The comparison of two groups can also be plotted and adding some jitter gives a better overview. A better plot type for this kind of comparison might be a density plot, but plotting points is more intuitive.

plot(lalonde$propensity, jitter(lalonde$treated), 
     xlab = "Propensity score", ylab = "Treatment status")

As anticipated, the probability of treated observations to be treated is substantially higher since a great majority of non-treated individuals have a propensity score close to 0. This is an indication that the groups are unbalanced and it is necessary to create a pseudo control group for a more fair comparison.

There are various matching techniques that can be implemented to select appropriate individuals for control group, e.g. nearest-neighbour, caliper, radius or kernel matching. Here we will use the first approach due to its simplicity. First we create a function that (1) takes the propensity score of each treated individual, (2) finds the row of a control group individual that has the most similar propensity score value and (3) returns a logical vector indicating control group members. Thus, the matching is done with replacements, i.e. one control group individual may be matched to more than one treated individual.

■ **Request**:
Write out everything in the propensity score passage from "As anticipated, the" down to "more fair comparison.", word for word.

■ **Records provided**:
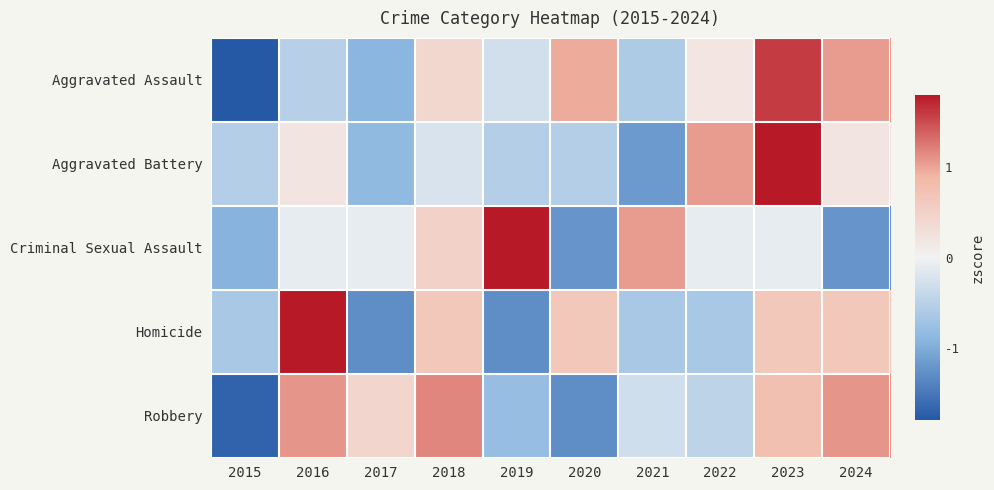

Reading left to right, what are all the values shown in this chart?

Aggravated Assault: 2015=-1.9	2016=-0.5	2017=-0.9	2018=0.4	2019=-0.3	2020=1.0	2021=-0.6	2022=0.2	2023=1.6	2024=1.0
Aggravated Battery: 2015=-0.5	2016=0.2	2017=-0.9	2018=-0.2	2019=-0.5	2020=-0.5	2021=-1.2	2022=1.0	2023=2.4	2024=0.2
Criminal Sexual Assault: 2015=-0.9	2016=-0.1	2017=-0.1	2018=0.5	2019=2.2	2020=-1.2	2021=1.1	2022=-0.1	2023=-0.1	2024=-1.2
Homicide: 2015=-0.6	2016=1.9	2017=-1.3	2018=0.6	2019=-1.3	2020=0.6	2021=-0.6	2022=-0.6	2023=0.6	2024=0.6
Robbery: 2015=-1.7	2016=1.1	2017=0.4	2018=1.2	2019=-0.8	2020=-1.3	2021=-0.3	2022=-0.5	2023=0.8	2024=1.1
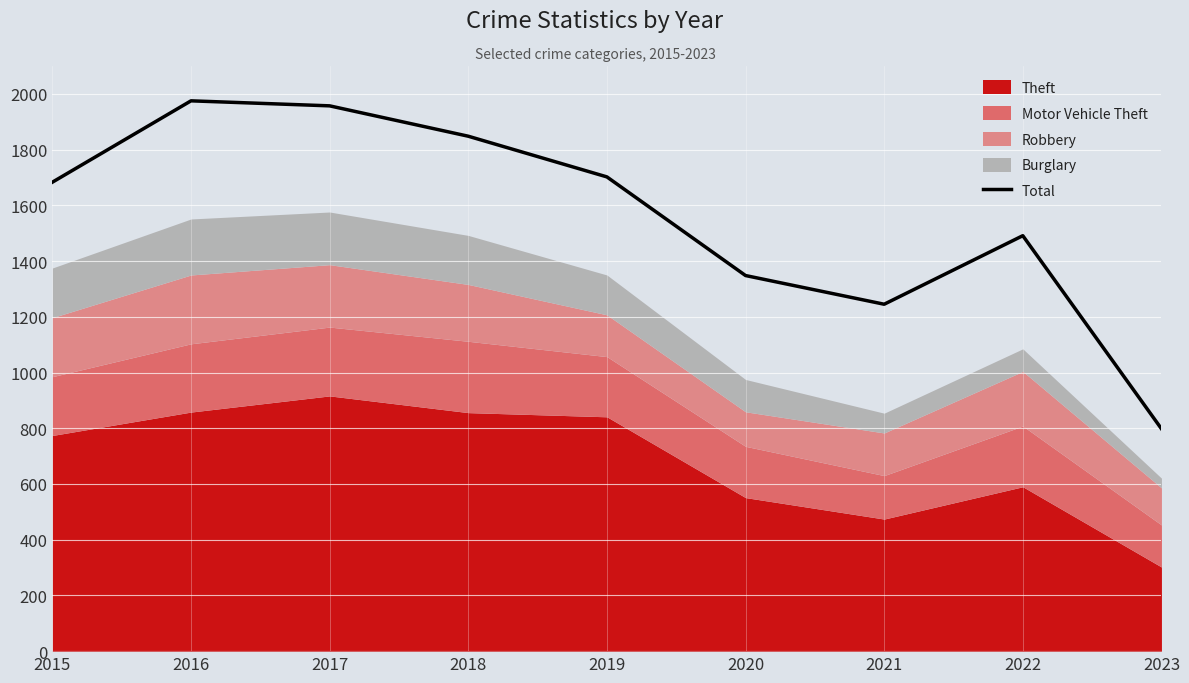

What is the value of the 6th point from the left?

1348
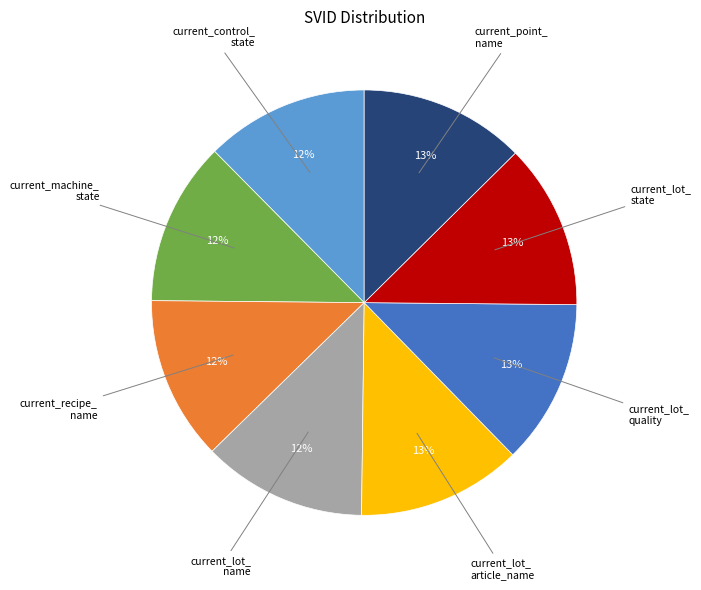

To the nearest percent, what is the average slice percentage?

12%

■ **Task result**:
As anticipated, the probability of treated observations to be treated is substantially higher since a great majority of non-treated individuals have a propensity score close to 0. This is an indication that the groups are unbalanced and it is necessary to create a pseudo control group for a more fair comparison.